Nerdio has introduced a solution designed to streamline deployment and management of Microsoft Windows Virtual Desktop (WVD) for organizations with existing Microsoft Azure footprints.
Named Nerdio Manager for WVD and currently in public preview, the system lets users insert Windows desktops within existing Azure environments rather than build such environments from scratch. That distinguishes it from the previously released Nerdio for Azure, which helps organizations implement complete Azure solutions and infrastructure.
“It’s a packaged Azure application that gets installed by the customer inside of the customer’s own Azure environment,” says Nerdio CEO Vadim Vladimirskiy. “It allows someone to take all the work they’ve done up until now, take that existing environment, and add WVD into the mix.”
The system is engineered to accommodate the needs of end users with security concerns and compliancy requirements as well, he adds. Unlike comparable solutions with multi-tenant remote administration tools, Nerdio Manager for WVD comes with a dedicated management plane for in-house use only.
“It doesn’t allow any third parties access into their environment,” Vladimirskiy says, noting that increased threat activity against MSPs has made some end users uneasy about multi-tenant management systems.
Customers subject to regulations like GDPR can also use the new system to keep their WVD deployment in compliance with data residency requirements. “The customer chooses what region to store the data in, and it’s completely under their control,” Vladimirskiy states.
For MSPs, he continues, the new product offers an easy way for clients who already use Azure to evaluate WVD as well.
“Lots of partners are getting a lot of interest, and certainly a lot of tire-kicking type of activity, from their customers who are hearing about all the buzz around WVD,” Vladimirskiy says. “This really allows them to take on a customer that has an existing Azure deployment and non-disruptively give the customer the opportunity to test WVD very quickly without much engineering expertise or investment into labor.”
Nerdio has witnessed the curiosity about WVD firsthand.

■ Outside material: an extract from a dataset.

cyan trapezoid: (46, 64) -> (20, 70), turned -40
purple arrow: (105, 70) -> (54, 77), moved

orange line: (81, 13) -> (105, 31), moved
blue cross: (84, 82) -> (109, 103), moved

The Azure implementation and administration specialist has already performed WVD rollouts for over 1,000 customers. Nerdio Manager for WVD’s feature set reflects input from some of those businesses that had existing Azure resources.

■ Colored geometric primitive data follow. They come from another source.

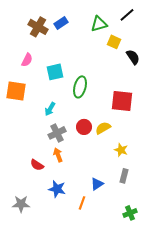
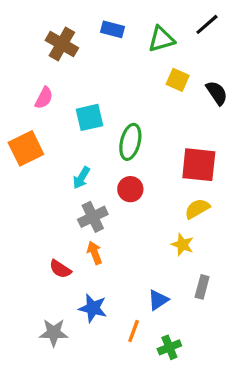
blue rectangle: (61, 23) -> (112, 29), moved, turned 48
yellow square: (114, 42) -> (178, 80), moved
orange square: (16, 91) -> (26, 148), turned -35
red circle: (84, 127) -> (130, 189), moved
yellow semicircle: (103, 128) -> (197, 209), moved
yellow star: (121, 150) -> (183, 245), moved
gray star: (21, 204) -> (54, 333), moved
green cross: (130, 213) -> (169, 347), moved

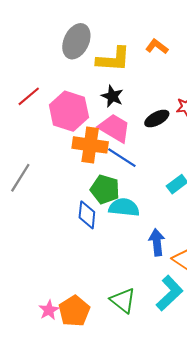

“They were already in Azure, they already had Active Directory, they already had file services, they sort of had all the building blocks ready to go,” Vladimirskiy says. “They didn’t want to kind of reinvent the wheel of what was already in place. They just wanted to add WVD on top of it into the mix.”
Those were mostly larger businesses, Vladimirskiy adds, noting that Nerdio Manager for WVD is optimized for such organizations. “It’s not really for a 10- or 100-person company, but several hundred users and up is really a great fit.”
Nerdio offers two pricing options for the system. Companies that want a dedicated virtual desktop for each of their employees can pay $4 per seat per month for the “named user” plan. Companies that want employees to share a set of WVD licenses can pay $6 per seat per month instead for the “concurrent user” plan.
“The concurrent model works for companies that have multiple shifts of employees or have a very large number of users in their environment but only a small subset of them would ever be using the system at the same time,” Vladimirskiy says.
Nerdio Manager for WVD is designed to fill what the vendor sees as a hole in the market for automated, intuitive WVD implementation and management systems.
“Right now, the WVD native product is all command line based,” Vladimirskiy says. “In order to deploy it and to manage it, you need to do PowerShell-based management, basically.”
Other solutions, such as Citrix Workspaces and VMware’s Horizon Cloud platform, also streamline Windows desktop rollouts. According to Vladimirskiy, however, those products use proprietary agents and connection brokers that can make migrating desktops difficult.
“If you want to go from VMware to [Microsoft] native or Citrix to native, you actually have to migrate out and rebuild and redo all of that initial work,” he says. Nerdio Manager for WVD, by contrast, is a standalone overlay that users can uninstall at any time.
“It has no proprietary components, so there’s really zero vendor lock-in,” Vladimirskiy says.
Nerdio Manager for WVD is an all-new solution, rather than an adaptation of Nerdio for Azure. “It’s a subset of what Nerdio for Azure does, but it goes much deeper and it has a lot more knobs you can turn,” Vladimirskiy says. He expects the system to become generally available within a few weeks.
Nerdio, which recently raised $8 million of venture capital, announced distribution deals with Ingram Micro, as well as Pax8 and D&H, last year. An estimated 60 to 70% of the sales leads the company receives at present are related to WVD.